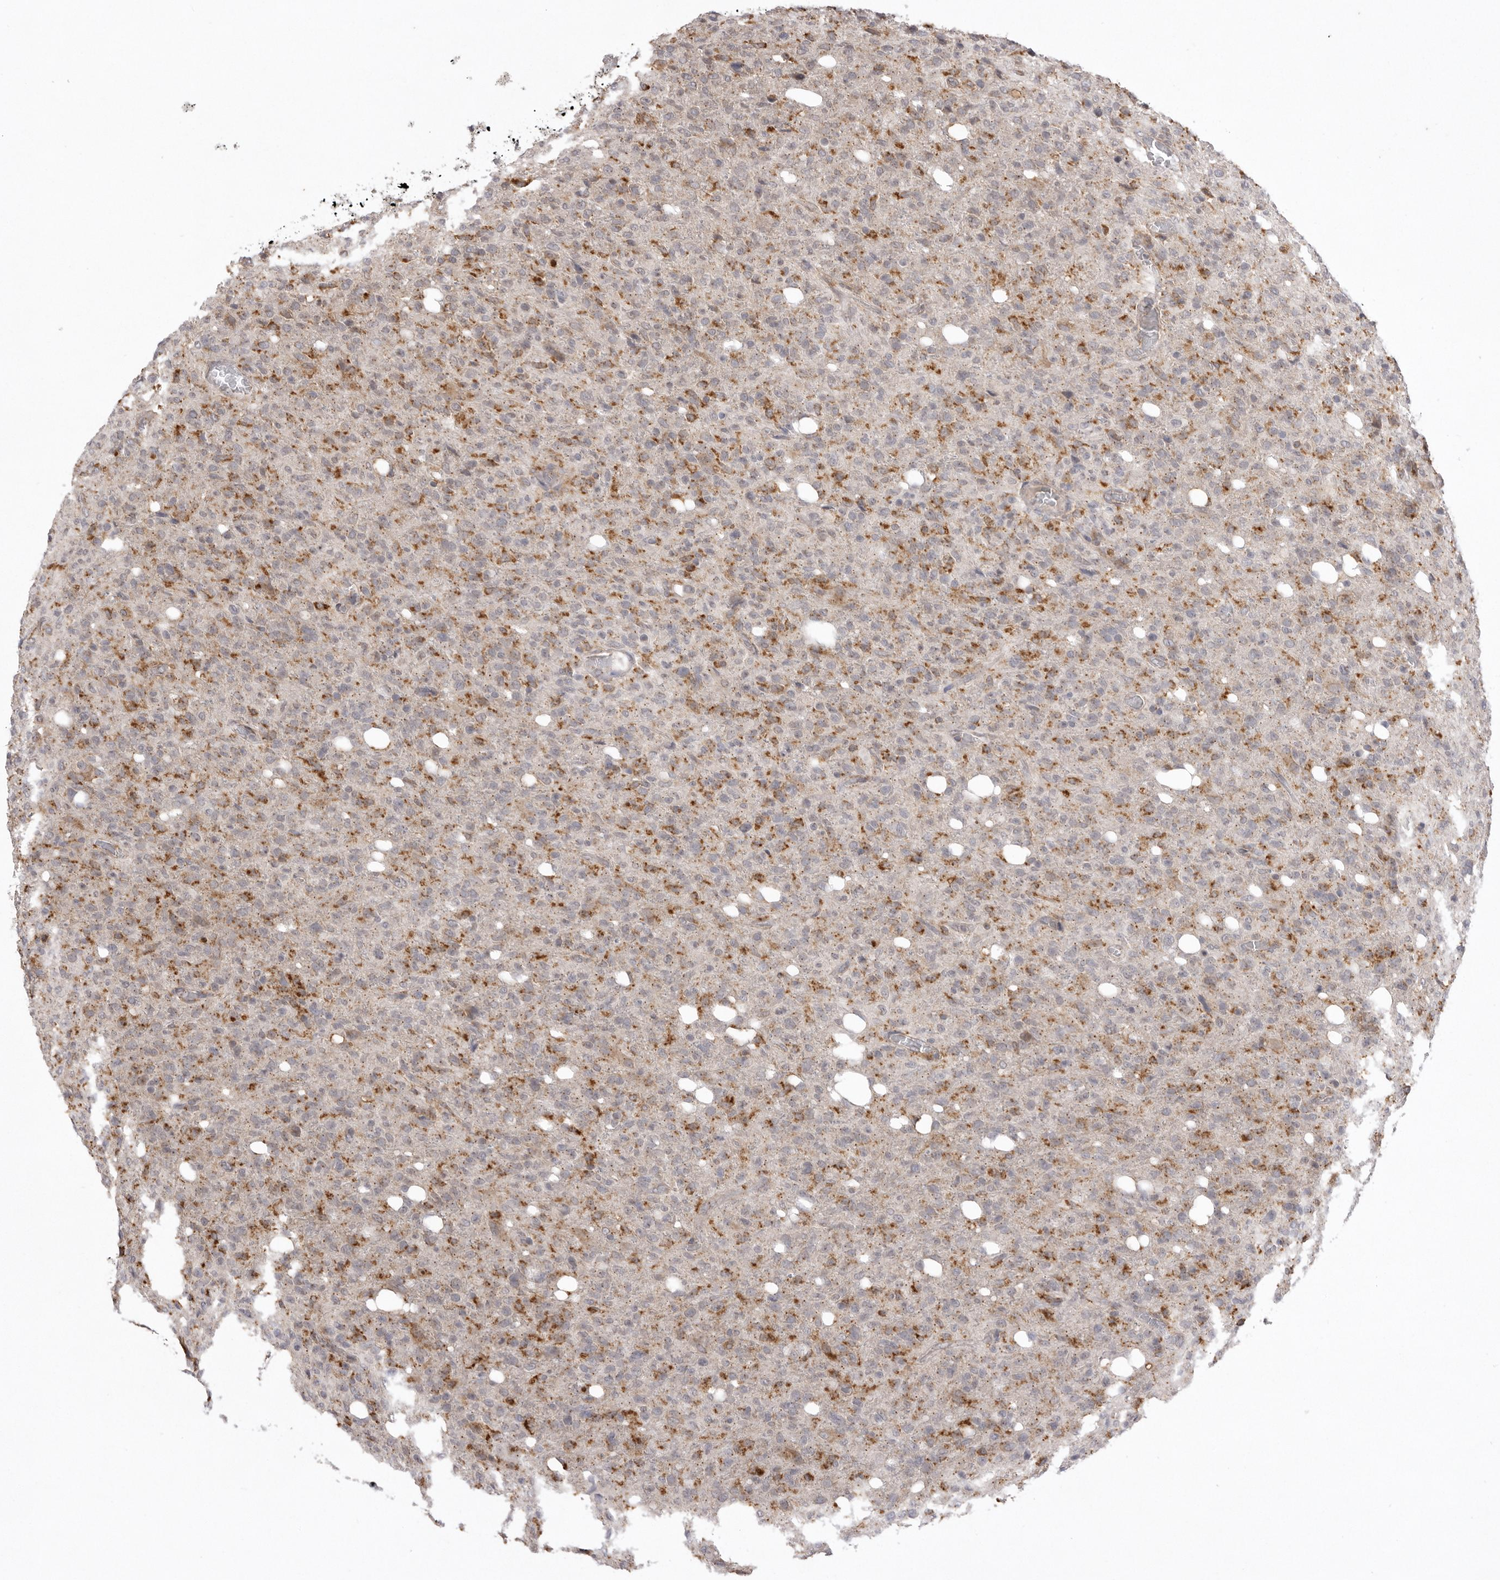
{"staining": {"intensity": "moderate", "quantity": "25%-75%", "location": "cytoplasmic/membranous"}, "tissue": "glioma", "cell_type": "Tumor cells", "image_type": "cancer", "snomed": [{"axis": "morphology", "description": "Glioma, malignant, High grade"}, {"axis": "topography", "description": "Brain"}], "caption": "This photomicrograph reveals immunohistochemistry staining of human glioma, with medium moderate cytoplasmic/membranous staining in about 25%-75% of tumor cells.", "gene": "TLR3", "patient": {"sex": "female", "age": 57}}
* * *
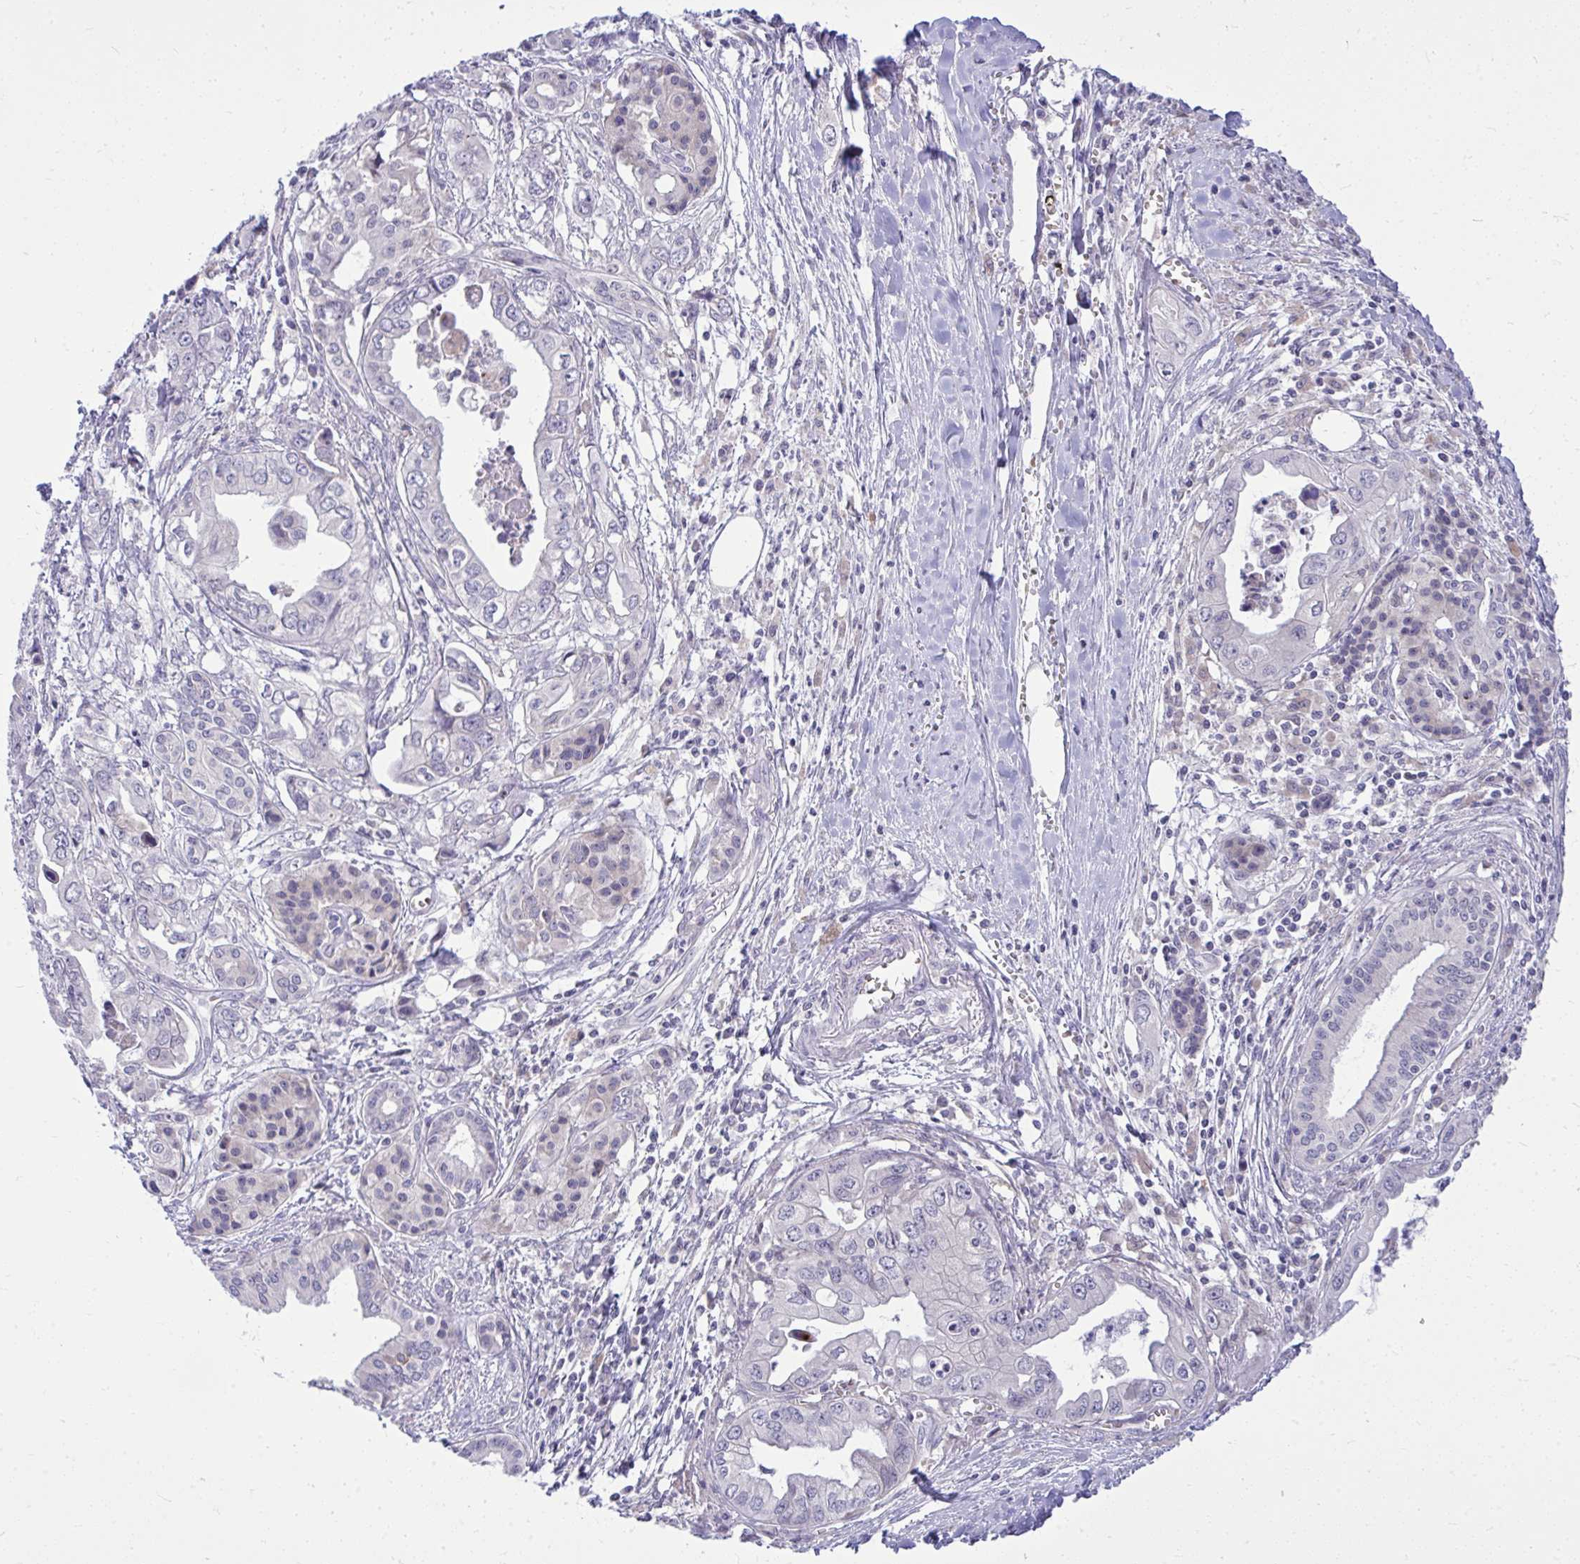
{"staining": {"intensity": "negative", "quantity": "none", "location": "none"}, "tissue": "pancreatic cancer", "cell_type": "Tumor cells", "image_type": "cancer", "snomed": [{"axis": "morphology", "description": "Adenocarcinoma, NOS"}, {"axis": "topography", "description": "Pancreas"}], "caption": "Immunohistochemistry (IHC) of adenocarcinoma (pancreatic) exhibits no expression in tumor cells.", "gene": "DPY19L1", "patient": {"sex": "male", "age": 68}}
==
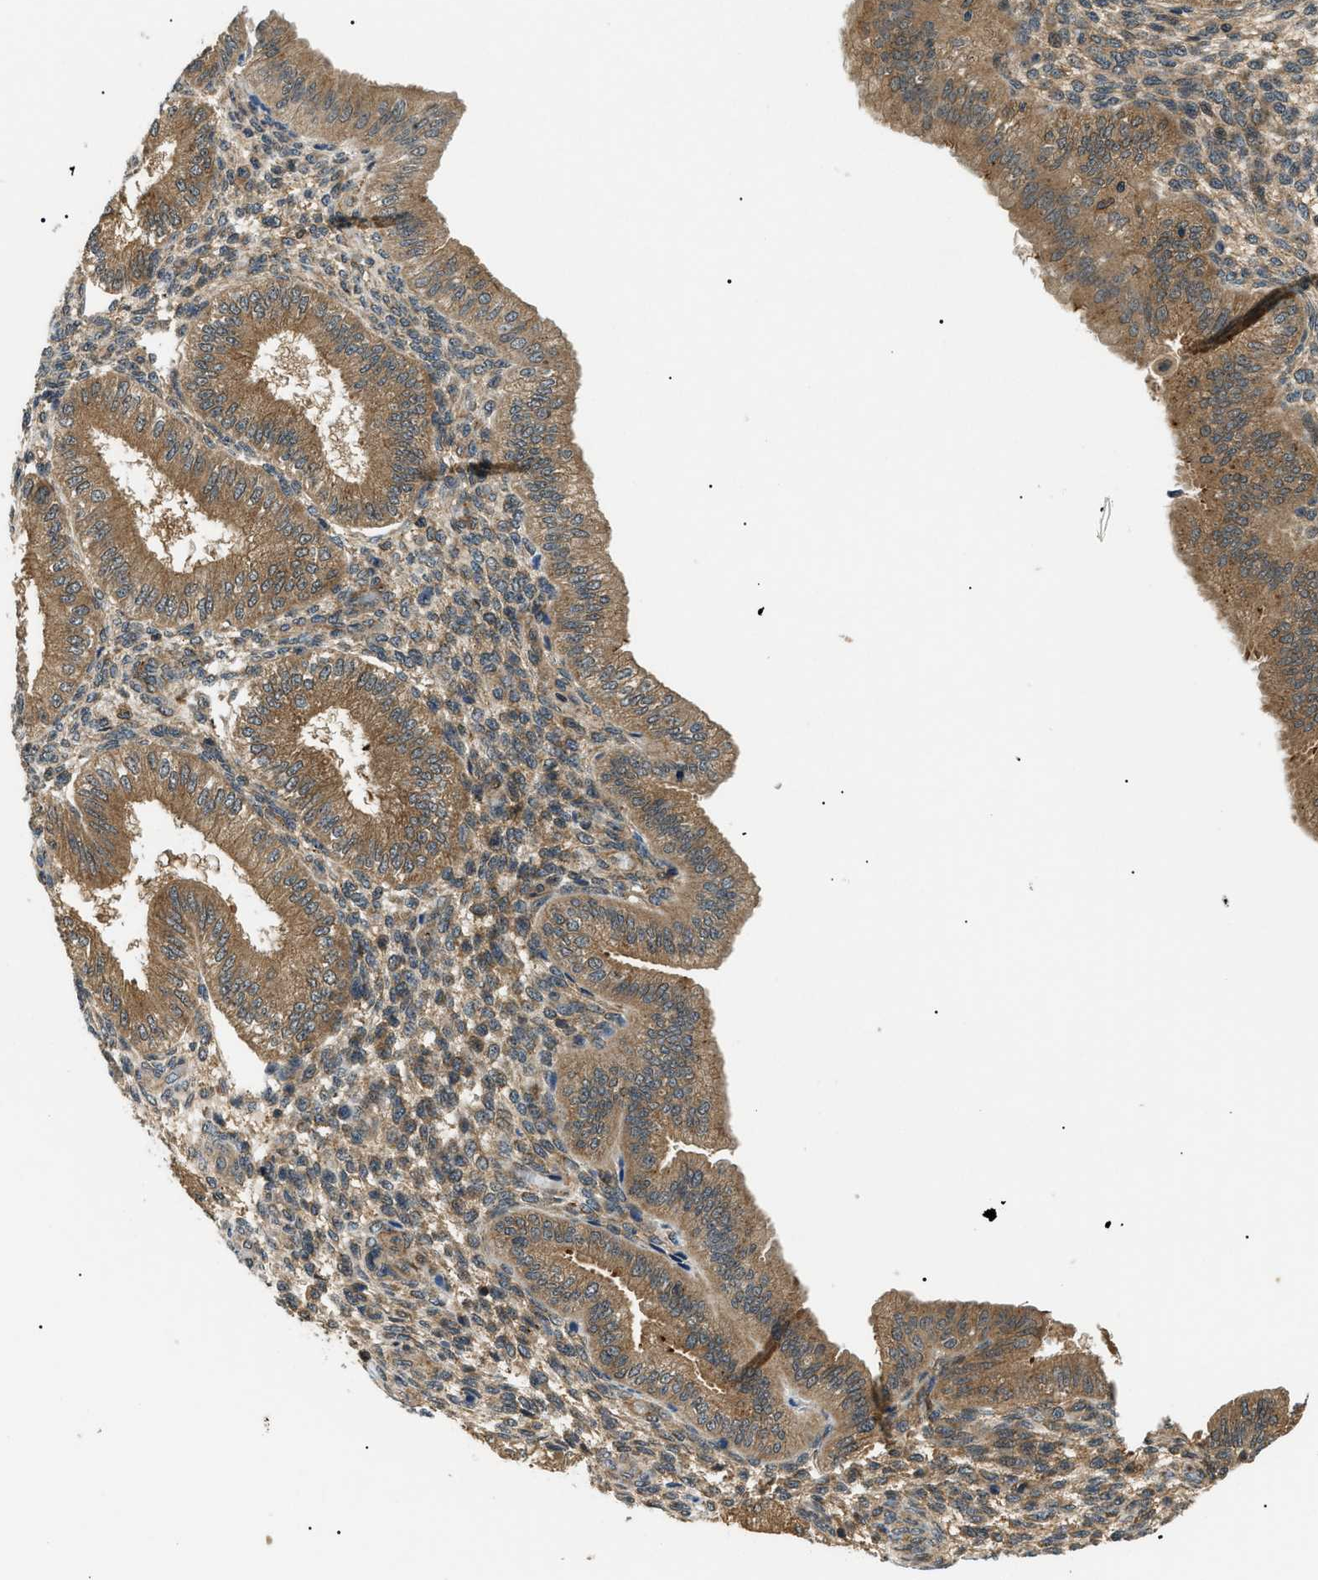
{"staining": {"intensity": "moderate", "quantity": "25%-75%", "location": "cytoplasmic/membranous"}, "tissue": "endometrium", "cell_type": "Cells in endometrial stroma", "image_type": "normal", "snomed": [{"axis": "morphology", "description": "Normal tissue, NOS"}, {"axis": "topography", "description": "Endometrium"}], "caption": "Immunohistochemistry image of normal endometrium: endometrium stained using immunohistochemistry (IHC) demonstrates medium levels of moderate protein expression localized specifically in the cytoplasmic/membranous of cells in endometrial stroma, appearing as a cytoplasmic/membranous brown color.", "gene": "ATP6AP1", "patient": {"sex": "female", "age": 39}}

**WHAT THE EXERCISE ASKS**
Where does the word "moderate" show up in the material? Copy out each line that has it.

**YOUR RESPONSE**
{"staining": {"intensity": "moderate", "quantity": "25%-75%", "location": "cytoplasmic/membranous"}, "tissue": "glioma", "cell_type": "Tumor cells", "image_type": "cancer", "snomed": [{"axis": "morphology", "description": "Glioma, malignant, High grade"}, {"axis": "topography", "description": "Brain"}], "caption": "This photomicrograph reveals immunohistochemistry staining of human glioma, with medium moderate cytoplasmic/membranous staining in about 25%-75% of tumor cells.", "gene": "TLR3", "patient": {"sex": "female", "age": 57}}
{"staining": {"intensity": "moderate", "quantity": "25%-75%", "location": "cytoplasmic/membranous"}, "tissue": "endometrium", "cell_type": "Cells in endometrial stroma", "image_type": "normal", "snomed": [{"axis": "morphology", "description": "Normal tissue, NOS"}, {"axis": "topography", "description": "Endometrium"}], "caption": "Immunohistochemistry image of normal endometrium: endometrium stained using immunohistochemistry (IHC) demonstrates medium levels of moderate protein expression localized specifically in the cytoplasmic/membranous of cells in endometrial stroma, appearing as a cytoplasmic/membranous brown color.", "gene": "ATP6AP1", "patient": {"sex": "female", "age": 39}}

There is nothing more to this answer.